All that stuff I said up there. Actually a good amount! I knew the basic idea, the director, and the lead actor. I was surprised by some of the cast who showed up and how much the film didn't really stick with its premise all that long, but let's get into how bad this piece of shit is.
How Was It?
I had forgotten how much I enjoy 80s Cronenberg but how rough modern Cronenberg is. I was equally excited for Eastern Promises (2007) and A Dangerous Method (2011) and both those movies were remarkably flat despite getting critical praise at the time. I have not seen Crimes of the Future (2022), so it's hard to talk about modern modern Cronenberg, but the cutting edge of body horror balanced with sincere humanity from his early period is dead. He's now very boring and misguided.
I made a huge mistake with this series. Well, not that bad, I don't regret watching a lot of these terrible films because now I know, but I feel a bit like Michael opening a bag with a dead dove inside. I don't know what I was expecting. There were so many interesting or notable movies for whatever reason on my list that I had never gotten to see, but as it turns out, most missed out on becoming a cult favorite for a reason. They're just really bad movies.
I kept wanting to find a movie that didn't deserve its reputation. Or be like, "Hey, this movie is really interesting, why didn't it ever catch on?" Mongol (2007) should be a really great, notable movie, it's crazy that we haven't had a fantastic Genghis Khan biopic. Except the direction is uninteresting and the casting is insane. I found a few great gems. Last week's Bringing out the Dead (1999) was fantastic. Cosmopolis may have been the biggest whiff of the year. So let's get into it.
Robert Pattison is a tech billionaire who wants a haircut. So he drives across town dealing with a Presidential motorcade, anarchist protests, and the funeral of a rapper he likes. While this is happening he yuan rises like crazy, but as a financial manager he mistakenly bet against it, so he loses hundreds of millions of dollars. It sounds really fun! This movie doesn't even know that it's a movie.
First, it lost me immediately with some horrendous car riding green screen. An early scene with Jay Baruchel looks worse than Toonces the Cat. Like...why. It just seems like a complete failure to have any creative cinematic problem solving. The dialogue is stiffer than Star Wars Prequels, and every character talks exactly alike.
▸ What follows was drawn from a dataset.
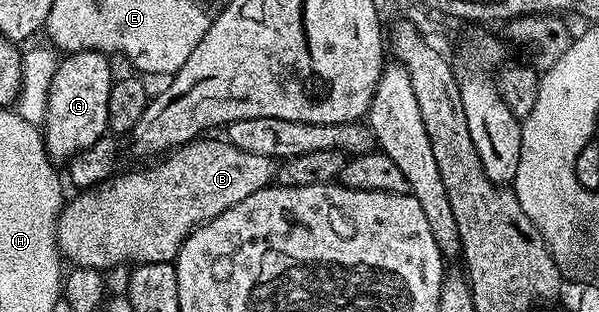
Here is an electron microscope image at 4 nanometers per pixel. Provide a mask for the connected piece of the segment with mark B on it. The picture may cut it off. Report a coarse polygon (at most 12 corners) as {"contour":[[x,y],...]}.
{"contour":[[227,139],[77,192],[65,262],[175,262],[196,226],[275,182]]}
This is enhanced by constant reassurances of knowledge, "I know this, I don't know this, you know this." It's very distracting.
The age old question then, is "Is all this on purpose?" Like, is it supposed to be saying something about the unreality of the movie, the falseness of the characters, a growth towards humanity, or an elucidation of flaws? It's hard to find any evidence of any of these. Consequences seem real and the movie isn't really dreamlike or a play on logic. Characters are maybe vapid and false on purpose, as they seem to come and go with little introduction as to who they are (I thought his wife was originally a prostitute, it's how the conversation was framed. THAT may have been on purpose...) or why they are important to the story. Pattison certainly seems to lean more into his human roots instead of his stuffy business acumen as the story progresses, but dialogue-wise nothing changes to indicate this. And since every character speaks like a crazy person there's not really anyone who represents the other side.
Do we represent the other side? Critical audiences who can gawk at the mundane insanity and scoff at another world wholly alien from our own solely because of power and money? There doesn't seem to be consequences in this movie. Everything is taken from Pattison (rather quickly), and he seems to just ignore it. He becomes destitute, but remains blase. He doesn't care or express fear, sadness, or anything. He's still just an emotionless dick. Man I hated this movie.
Again, maybe this is the point? That billionaires are bad people? There are films that do a better job of showing the nuance of emotionless tech giants, from The Social Network (2010) to hell, Don't Look Up (2021). There are a lot of people angry for no reason other than broad and generic social unrest, which is notable, but the film doesn't bother to get into the nitty gritty of that, either.
There's a bit to like here. Pattison is charismatic. The sex scenes are surprisingly erotic despite really trying hard not to be. I liked the basic premise, that he's so aloof that he just thinks he's invincible and wants a haircut in a specific way. They reveal there is some nuance there, like the barber used to cut his dad's hair. I liked the cabbie bit, it goes on way too long. I don't know why he killed his body guard. It's all kind of maddening.
There might be some justification for this movie to exist, but I can't figure it out. I'm trying to look deeper but there's nothing there. I want someone to tell me why I should care about any of this, I really do. But this was deeply disappointing and a huge waste of time. One more to go for this year's series!